[[ DATA RECORDS open ]]
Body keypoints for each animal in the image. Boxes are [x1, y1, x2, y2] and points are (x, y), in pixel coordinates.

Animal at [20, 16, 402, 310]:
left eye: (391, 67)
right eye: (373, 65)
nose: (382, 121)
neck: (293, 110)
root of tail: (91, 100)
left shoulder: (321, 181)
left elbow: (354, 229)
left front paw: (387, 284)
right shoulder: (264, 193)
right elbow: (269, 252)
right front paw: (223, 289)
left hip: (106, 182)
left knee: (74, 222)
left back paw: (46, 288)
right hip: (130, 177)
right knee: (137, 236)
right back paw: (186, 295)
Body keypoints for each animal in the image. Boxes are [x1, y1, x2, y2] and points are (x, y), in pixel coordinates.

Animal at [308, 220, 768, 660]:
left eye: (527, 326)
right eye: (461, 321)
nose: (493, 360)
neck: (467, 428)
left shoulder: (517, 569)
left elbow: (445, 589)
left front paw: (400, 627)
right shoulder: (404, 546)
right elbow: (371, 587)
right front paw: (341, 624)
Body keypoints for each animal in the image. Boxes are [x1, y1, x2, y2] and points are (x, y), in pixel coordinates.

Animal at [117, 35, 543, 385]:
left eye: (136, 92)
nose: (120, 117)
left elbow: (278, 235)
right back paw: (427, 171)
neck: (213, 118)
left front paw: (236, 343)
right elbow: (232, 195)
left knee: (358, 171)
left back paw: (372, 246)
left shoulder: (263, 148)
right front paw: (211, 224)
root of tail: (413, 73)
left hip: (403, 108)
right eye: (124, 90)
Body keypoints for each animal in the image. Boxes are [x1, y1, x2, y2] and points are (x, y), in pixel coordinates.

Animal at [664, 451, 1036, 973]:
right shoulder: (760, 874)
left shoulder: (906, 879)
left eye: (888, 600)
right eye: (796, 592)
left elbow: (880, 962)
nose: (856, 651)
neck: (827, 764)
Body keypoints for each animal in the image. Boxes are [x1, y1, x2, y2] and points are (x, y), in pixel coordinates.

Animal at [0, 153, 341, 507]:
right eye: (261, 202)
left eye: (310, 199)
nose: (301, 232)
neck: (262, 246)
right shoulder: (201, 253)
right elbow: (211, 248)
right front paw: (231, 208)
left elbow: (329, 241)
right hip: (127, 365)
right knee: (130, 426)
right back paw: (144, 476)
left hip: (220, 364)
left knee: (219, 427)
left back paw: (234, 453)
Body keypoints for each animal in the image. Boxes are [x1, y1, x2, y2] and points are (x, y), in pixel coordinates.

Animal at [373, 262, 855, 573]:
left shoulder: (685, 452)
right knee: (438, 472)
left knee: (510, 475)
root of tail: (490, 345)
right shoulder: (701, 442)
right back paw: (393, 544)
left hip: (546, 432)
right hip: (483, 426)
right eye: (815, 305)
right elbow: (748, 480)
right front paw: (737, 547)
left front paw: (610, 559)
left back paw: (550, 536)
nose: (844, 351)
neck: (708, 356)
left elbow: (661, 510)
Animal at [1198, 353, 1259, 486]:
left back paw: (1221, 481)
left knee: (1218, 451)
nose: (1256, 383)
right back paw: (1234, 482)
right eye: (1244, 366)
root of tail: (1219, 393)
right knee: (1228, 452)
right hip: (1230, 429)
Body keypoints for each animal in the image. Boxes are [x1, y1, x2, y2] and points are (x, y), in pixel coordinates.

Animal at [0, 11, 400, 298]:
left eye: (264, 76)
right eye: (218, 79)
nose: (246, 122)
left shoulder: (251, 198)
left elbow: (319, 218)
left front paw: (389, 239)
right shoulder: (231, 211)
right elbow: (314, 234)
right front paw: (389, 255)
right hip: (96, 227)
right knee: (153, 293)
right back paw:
[[ DATA RECORDS closed ]]
# WORK REQUEST
Show the lines in the entries above that include the string "knee".

# YOUR RESPONSE
left knee: (74, 222)
right knee: (137, 236)
left knee: (358, 171)
right knee: (130, 426)
left knee: (219, 427)
right knee: (438, 472)
left knee: (510, 475)
left knee: (1218, 451)
right knee: (1228, 452)
right knee: (153, 293)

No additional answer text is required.